Text passage —
┏━━

Provide guidance throughout the writing process.
After you have made the assignment, discuss the value of outlines and notes, explain how to select and narrow a topic, and critique the first draft, define plagiarism as well.

  • Don't feel as though you have to read and grade every piece of your students' writing.

    Ask students to analyze each other's work during class, or ask them to critique their work in small groups. Students will learn that they are writing in order to think more clearly, not obtain a grade. Keep in mind, you can collect students' papers and skim their work.

    • Find other faculty members who are trying to use writing more effectively in their courses.

    Pool ideas about ways in which writing can help students learn more about the subject matter. See if there is sufficient interest in your discipline to warrant drawing up guidelines. Students welcome handouts that give them specific instructions on how to write papers for a particular course or in a particular subject area.
    Teaching Writing When You Are Not an English Teacher

    • Remind students that writing is a process that helps us clarify ideas.
      Tell students that writing is a way of learning, not an end in itself. Also let them know that writing is a complicated, messy, nonlinear process filled with false starts. Help them to identify the writer's key activities:

      • Developing ideas

      • Finding a focus and a thesis

      • Composing a draft

      • Getting feedback and comments from others

      • Revising the draft by expanding ideas, clarifying meaning, reorganizing

      • Editing

      • Presenting the finished work to readers

    • Explain that writing is hard work.

    Share with your class your own struggles in grappling with difficult topics. If they know that writing takes effort, they won't be discouraged by their own pace or progress. One faculty member shared with students their notebook that contained the chronology of one of his published articles: first ideas, successive drafts, submitted manuscript, reviewers' suggested changes, revised version, galley proofs, and published article.

┗━━

Information provided —
┏━━

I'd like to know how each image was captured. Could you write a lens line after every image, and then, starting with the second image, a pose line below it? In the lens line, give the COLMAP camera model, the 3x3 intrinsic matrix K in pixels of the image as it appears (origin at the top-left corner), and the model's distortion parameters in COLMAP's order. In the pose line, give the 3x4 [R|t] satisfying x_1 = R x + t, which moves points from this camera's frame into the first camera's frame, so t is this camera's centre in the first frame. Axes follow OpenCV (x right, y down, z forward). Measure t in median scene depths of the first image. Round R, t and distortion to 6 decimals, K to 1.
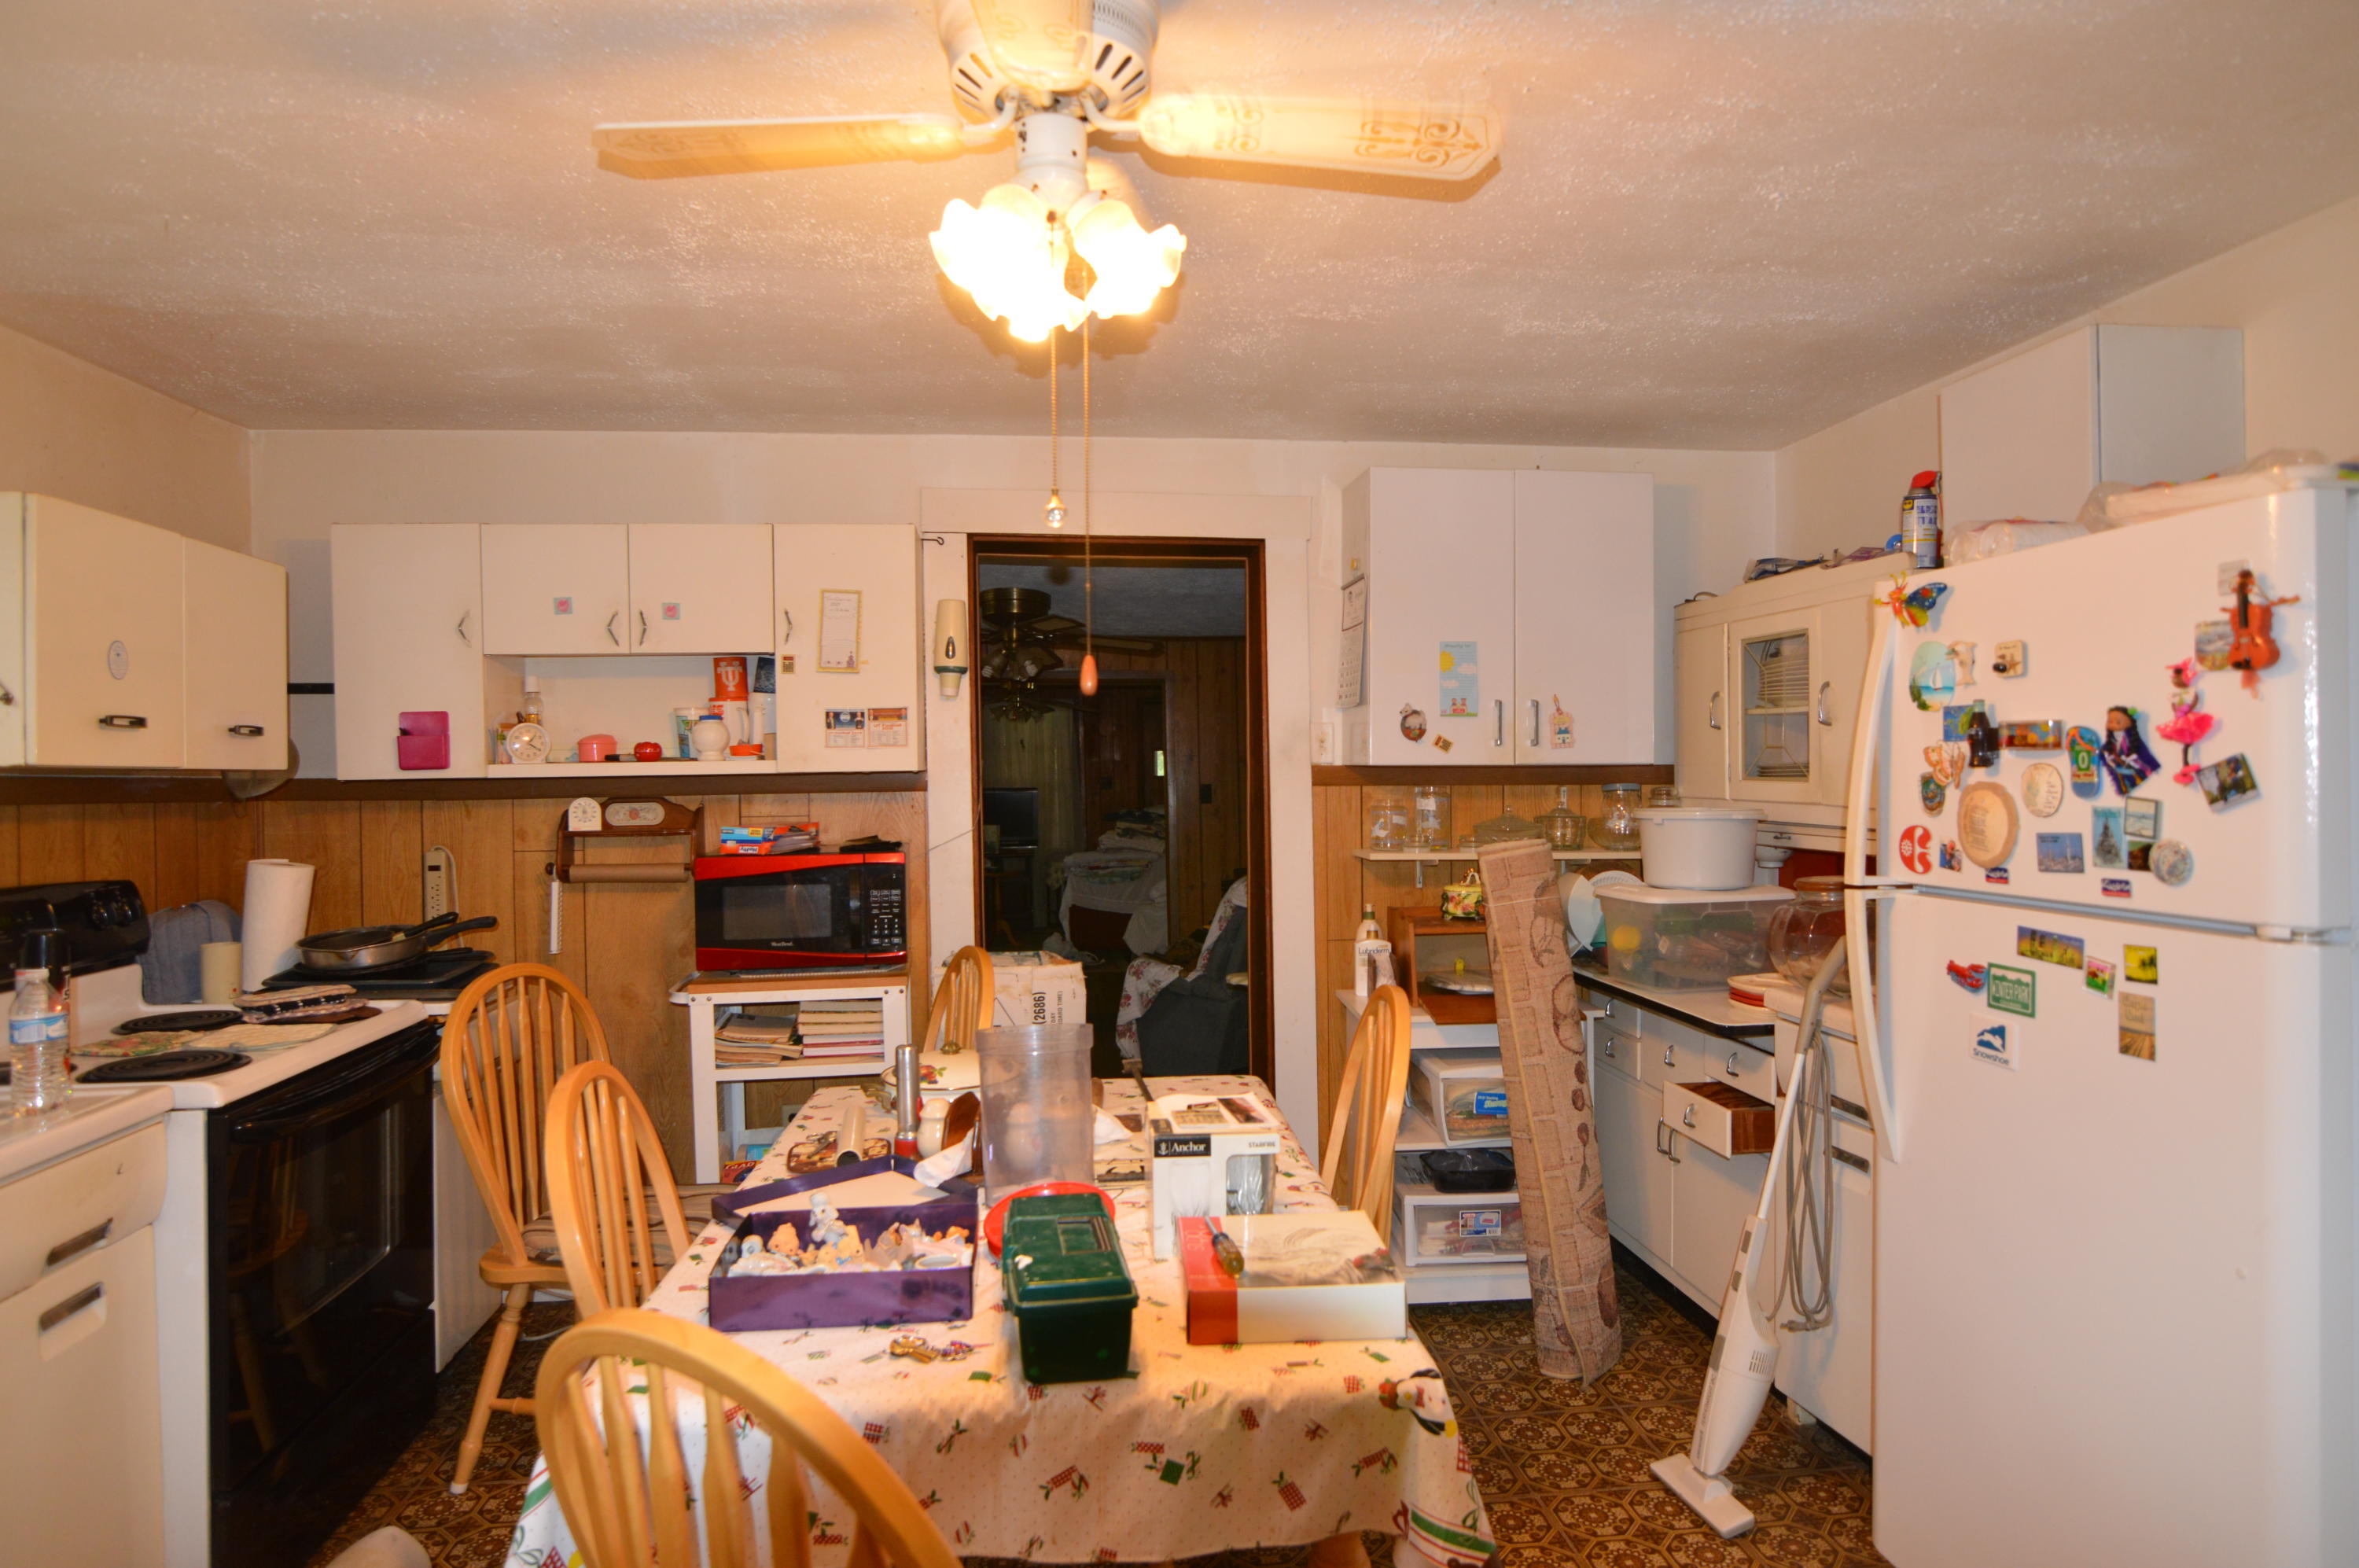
lens RADIAL K [[1317.9, 0, 1171.4], [0, 1317.9, 778.5], [0, 0, 1]] dist [-0.033843, 0.011091]
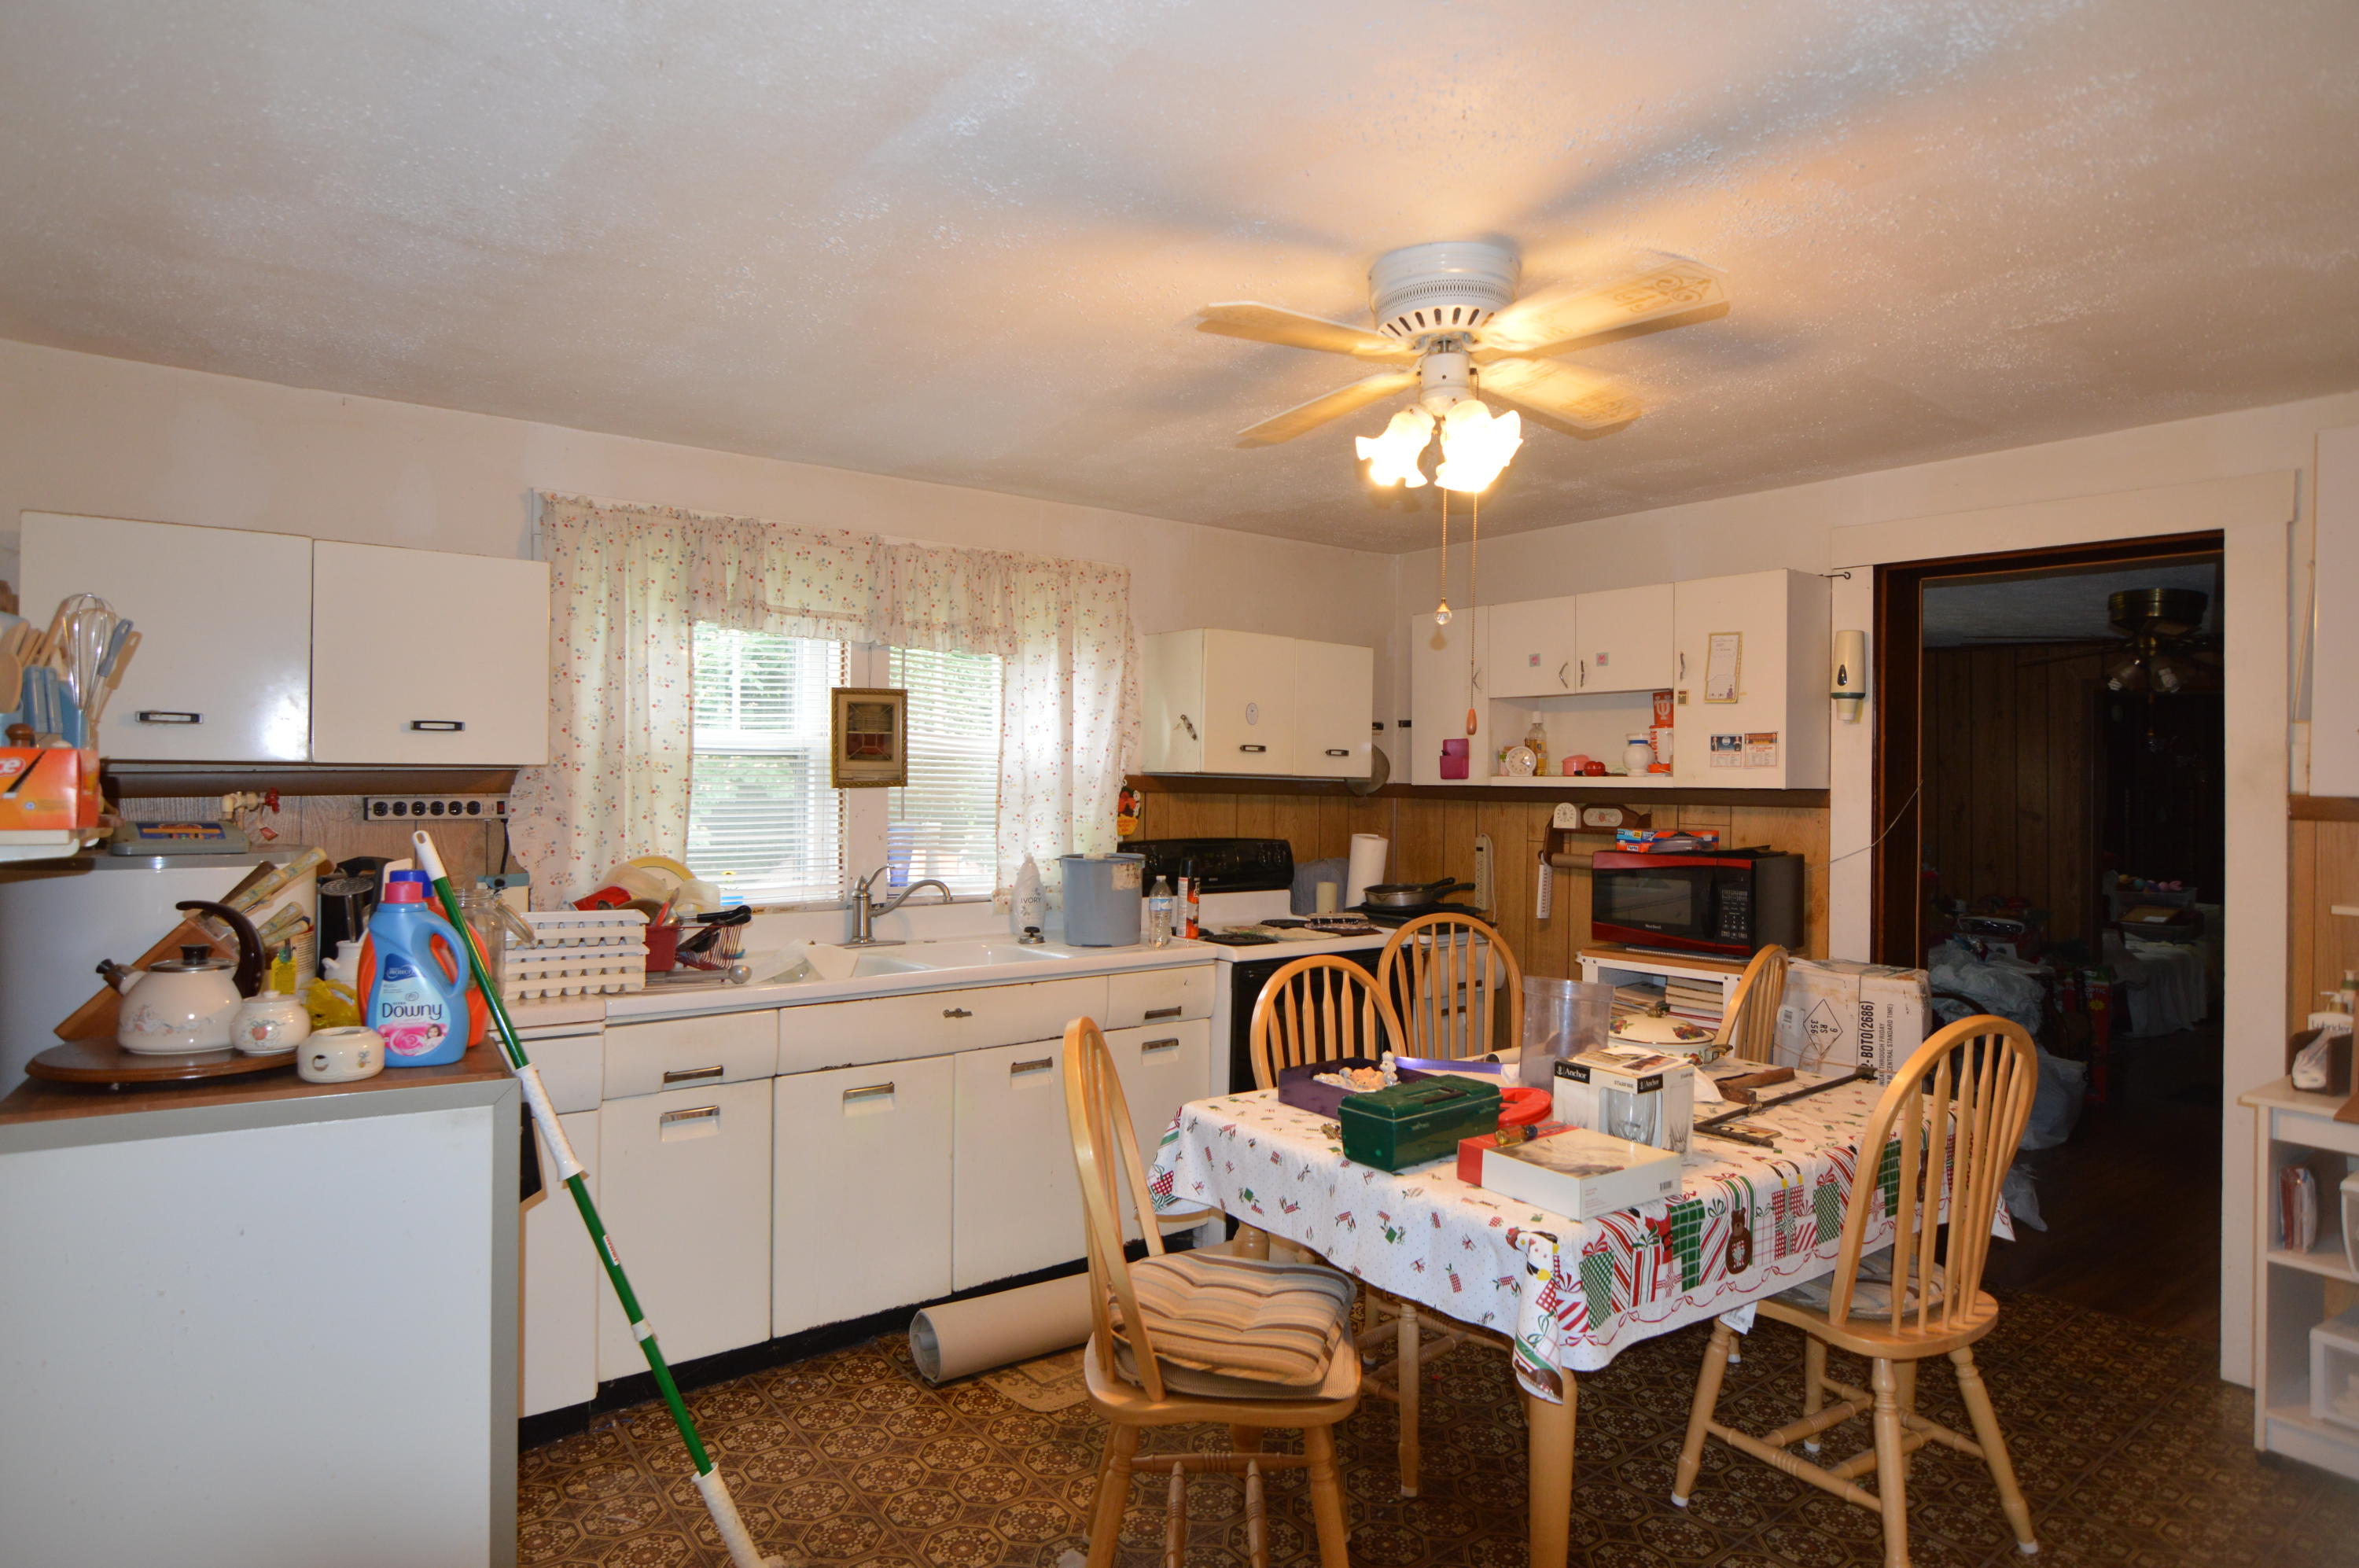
lens RADIAL K [[1301.7, 0, 1174.8], [0, 1301.7, 778.7], [0, 0, 1]] dist [-0.034902, 0.013351]
pose [[0.520375, 0.018513, -0.853737, 0.507198], [-0.027264, 0.999615, 0.005059, -0.006223], [0.853502, 0.020644, 0.520680, -0.015811]]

┗━━

To do —
- a) In the passage on teaching writing, translate this sentence into Spanish: "Tell students that writing is a way of learning, not an end in itself."
- b) Reproduce the part of the passage on teaching writing starting at "After you have" and ending at "in their courses.".

Responses by task —
- a) Diga a los estudiantes que escribir es una forma de aprender, no un fin en sí mismo.

- b)
After you have made the assignment, discuss the value of outlines and notes, explain how to select and narrow a topic, and critique the first draft, define plagiarism as well.

  • Don't feel as though you have to read and grade every piece of your students' writing.

    Ask students to analyze each other's work during class, or ask them to critique their work in small groups. Students will learn that they are writing in order to think more clearly, not obtain a grade. Keep in mind, you can collect students' papers and skim their work.

    • Find other faculty members who are trying to use writing more effectively in their courses.